TASK PROMPT
The listing below holds a line with "unregister all animations" and a later line with "outputs your hello". Write out those two lines and every line between them, exactly, and nothing else.

· · · ·

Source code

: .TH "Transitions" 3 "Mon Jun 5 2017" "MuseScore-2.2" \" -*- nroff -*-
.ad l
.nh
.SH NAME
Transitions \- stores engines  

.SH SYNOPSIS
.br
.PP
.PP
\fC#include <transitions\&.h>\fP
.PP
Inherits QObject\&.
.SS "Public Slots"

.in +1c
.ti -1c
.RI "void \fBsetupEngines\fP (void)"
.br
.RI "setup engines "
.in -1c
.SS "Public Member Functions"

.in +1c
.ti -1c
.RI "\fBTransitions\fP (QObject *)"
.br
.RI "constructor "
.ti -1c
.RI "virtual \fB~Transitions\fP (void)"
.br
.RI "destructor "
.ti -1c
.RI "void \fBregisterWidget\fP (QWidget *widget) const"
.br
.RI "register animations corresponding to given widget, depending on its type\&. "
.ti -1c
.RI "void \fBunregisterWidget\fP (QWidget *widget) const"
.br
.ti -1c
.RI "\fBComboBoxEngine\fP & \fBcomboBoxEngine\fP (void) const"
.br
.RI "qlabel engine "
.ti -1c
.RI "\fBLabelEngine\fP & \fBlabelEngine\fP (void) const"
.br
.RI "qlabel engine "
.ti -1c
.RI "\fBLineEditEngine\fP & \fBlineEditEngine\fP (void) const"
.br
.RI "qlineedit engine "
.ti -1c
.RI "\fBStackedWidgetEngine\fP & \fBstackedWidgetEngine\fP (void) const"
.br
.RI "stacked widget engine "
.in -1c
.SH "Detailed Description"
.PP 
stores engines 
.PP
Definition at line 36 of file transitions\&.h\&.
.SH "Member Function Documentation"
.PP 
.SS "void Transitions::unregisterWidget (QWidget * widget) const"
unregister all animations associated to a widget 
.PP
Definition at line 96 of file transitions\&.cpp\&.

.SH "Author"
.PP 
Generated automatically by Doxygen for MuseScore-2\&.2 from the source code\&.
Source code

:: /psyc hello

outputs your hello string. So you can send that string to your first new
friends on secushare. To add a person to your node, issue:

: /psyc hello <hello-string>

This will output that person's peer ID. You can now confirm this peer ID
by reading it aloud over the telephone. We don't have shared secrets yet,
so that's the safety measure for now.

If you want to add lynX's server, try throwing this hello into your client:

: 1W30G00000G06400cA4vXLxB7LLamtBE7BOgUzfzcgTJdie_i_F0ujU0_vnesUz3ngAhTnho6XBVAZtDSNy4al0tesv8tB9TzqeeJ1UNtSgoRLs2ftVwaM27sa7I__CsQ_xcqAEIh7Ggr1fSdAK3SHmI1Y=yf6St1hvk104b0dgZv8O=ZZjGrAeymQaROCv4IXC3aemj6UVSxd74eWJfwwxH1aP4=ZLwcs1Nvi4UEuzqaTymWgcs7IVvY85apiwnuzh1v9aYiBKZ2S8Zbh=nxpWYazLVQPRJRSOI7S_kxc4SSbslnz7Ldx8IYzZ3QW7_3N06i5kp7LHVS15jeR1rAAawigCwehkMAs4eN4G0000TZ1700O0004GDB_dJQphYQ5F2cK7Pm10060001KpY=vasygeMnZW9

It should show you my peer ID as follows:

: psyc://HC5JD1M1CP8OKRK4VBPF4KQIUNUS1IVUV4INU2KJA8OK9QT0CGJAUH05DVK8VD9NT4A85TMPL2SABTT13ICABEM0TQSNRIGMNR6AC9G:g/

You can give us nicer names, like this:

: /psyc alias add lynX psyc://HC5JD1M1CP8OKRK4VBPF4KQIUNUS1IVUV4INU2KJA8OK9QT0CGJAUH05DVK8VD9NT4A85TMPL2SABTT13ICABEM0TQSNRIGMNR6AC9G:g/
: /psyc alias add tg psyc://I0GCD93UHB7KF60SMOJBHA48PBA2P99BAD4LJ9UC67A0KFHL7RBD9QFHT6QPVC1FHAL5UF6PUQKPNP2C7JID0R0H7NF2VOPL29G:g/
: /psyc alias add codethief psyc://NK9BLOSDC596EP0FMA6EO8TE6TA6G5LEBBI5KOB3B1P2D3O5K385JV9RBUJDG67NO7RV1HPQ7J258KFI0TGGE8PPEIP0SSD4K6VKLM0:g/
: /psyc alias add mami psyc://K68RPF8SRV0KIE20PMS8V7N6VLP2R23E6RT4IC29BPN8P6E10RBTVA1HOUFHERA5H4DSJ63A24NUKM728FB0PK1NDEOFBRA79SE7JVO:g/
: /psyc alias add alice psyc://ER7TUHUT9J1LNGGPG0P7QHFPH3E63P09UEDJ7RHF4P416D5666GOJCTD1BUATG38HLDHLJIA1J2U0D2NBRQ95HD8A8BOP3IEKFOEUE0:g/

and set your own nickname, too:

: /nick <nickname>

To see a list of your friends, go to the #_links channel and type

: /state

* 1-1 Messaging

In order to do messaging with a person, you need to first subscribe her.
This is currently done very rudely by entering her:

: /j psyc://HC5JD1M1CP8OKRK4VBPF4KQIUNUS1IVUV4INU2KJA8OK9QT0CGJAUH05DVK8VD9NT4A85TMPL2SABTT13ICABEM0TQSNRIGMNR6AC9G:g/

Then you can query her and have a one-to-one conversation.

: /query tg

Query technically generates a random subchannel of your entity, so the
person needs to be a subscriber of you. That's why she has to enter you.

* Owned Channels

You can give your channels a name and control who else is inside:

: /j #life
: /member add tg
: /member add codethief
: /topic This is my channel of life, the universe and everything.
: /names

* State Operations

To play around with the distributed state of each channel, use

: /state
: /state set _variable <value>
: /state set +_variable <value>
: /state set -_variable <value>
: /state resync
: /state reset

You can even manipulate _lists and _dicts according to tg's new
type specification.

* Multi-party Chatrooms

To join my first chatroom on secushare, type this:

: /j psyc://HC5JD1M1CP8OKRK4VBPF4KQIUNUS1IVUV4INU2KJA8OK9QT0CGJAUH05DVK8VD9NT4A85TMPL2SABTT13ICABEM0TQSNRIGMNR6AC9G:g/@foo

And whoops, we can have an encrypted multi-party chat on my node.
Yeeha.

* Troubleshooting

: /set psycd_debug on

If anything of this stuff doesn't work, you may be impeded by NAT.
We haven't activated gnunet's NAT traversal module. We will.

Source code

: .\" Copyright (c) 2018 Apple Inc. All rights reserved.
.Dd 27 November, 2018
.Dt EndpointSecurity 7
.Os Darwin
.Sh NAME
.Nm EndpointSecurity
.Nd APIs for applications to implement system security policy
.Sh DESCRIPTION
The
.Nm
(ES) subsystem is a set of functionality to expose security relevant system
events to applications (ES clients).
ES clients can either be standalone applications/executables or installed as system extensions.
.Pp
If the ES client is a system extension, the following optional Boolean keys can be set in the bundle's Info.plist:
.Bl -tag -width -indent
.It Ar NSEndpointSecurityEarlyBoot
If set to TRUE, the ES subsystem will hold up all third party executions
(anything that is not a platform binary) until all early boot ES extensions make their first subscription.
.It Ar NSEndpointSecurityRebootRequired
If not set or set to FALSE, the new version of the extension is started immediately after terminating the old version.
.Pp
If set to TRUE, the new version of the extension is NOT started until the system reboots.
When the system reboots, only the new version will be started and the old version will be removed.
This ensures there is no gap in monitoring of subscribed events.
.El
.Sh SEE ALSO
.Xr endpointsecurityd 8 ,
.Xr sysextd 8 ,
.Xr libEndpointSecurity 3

· · · ·

OUTPUT OF THE TASK
unregister all animations associated to a widget 
.PP
Definition at line 96 of file transitions\&.cpp\&.

.SH "Author"
.PP 
Generated automatically by Doxygen for MuseScore-2\&.2 from the source code\&.
Source code

:: /psyc hello

outputs your hello string. So you can send that string to your first new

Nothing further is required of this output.